▶ [Written request]: Copy the material below word for word, from its first line through the line that contains "scientific name: Dactylis glomerata", including that line.

(Dataset excerpts)
--- START ---

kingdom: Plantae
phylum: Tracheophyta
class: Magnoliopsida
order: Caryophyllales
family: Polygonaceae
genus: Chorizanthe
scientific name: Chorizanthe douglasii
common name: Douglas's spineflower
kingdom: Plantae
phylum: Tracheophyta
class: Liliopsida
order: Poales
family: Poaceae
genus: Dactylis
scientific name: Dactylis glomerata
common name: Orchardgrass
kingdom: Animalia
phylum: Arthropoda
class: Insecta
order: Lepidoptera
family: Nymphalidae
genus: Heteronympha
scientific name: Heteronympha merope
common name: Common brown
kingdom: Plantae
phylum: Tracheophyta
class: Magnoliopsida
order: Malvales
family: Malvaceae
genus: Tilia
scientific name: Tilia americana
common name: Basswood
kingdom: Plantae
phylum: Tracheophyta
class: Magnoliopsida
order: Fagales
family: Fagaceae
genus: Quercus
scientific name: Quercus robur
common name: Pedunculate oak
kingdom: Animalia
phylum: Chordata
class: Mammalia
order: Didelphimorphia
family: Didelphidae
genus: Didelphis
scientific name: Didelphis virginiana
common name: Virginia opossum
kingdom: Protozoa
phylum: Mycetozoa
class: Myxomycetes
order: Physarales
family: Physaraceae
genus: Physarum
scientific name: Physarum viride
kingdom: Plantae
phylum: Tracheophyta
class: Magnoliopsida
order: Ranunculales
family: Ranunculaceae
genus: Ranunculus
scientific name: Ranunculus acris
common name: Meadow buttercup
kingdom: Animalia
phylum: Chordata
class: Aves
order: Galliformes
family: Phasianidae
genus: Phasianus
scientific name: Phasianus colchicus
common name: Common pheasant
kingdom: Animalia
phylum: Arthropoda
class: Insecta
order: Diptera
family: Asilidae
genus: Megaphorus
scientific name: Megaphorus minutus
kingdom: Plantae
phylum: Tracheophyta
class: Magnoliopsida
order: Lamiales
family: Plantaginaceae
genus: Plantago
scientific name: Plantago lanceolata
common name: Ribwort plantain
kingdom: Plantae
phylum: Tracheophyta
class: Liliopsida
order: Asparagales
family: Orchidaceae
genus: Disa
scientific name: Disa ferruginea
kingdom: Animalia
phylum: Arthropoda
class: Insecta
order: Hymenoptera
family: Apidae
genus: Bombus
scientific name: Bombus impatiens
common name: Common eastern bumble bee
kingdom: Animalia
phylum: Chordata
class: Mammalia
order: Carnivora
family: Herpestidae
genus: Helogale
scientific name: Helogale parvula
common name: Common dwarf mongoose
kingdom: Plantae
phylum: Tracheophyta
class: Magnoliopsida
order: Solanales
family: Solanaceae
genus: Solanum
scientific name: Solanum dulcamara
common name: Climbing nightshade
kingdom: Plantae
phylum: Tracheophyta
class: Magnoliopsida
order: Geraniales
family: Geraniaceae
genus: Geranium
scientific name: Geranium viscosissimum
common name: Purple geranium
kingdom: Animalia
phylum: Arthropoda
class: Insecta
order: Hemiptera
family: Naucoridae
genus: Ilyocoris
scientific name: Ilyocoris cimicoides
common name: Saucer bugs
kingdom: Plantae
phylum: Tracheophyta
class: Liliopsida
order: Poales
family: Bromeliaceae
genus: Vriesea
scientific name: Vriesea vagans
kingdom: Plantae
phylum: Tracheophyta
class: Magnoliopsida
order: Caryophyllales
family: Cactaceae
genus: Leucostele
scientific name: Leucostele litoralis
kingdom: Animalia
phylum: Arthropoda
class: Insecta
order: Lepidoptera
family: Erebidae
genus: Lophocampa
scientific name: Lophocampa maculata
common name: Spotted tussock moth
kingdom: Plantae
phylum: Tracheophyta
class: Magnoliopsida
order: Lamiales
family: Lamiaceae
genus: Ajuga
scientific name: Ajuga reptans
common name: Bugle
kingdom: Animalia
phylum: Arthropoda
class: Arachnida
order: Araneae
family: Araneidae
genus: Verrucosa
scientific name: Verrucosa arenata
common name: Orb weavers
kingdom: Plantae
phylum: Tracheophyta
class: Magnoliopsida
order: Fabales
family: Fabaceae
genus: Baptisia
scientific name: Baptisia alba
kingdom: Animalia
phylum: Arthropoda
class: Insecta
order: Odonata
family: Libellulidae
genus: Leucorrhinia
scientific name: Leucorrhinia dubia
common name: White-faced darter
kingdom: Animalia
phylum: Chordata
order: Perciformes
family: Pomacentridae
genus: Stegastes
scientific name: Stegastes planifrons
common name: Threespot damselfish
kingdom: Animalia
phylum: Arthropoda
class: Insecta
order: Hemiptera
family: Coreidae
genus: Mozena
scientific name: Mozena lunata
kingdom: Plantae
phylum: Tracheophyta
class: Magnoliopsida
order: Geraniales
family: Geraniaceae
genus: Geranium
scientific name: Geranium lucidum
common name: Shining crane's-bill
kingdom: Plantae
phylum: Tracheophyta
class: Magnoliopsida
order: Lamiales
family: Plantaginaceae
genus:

--- END ---

▶ [The solution]:
kingdom: Plantae
phylum: Tracheophyta
class: Magnoliopsida
order: Caryophyllales
family: Polygonaceae
genus: Chorizanthe
scientific name: Chorizanthe douglasii
common name: Douglas's spineflower
kingdom: Plantae
phylum: Tracheophyta
class: Liliopsida
order: Poales
family: Poaceae
genus: Dactylis
scientific name: Dactylis glomerata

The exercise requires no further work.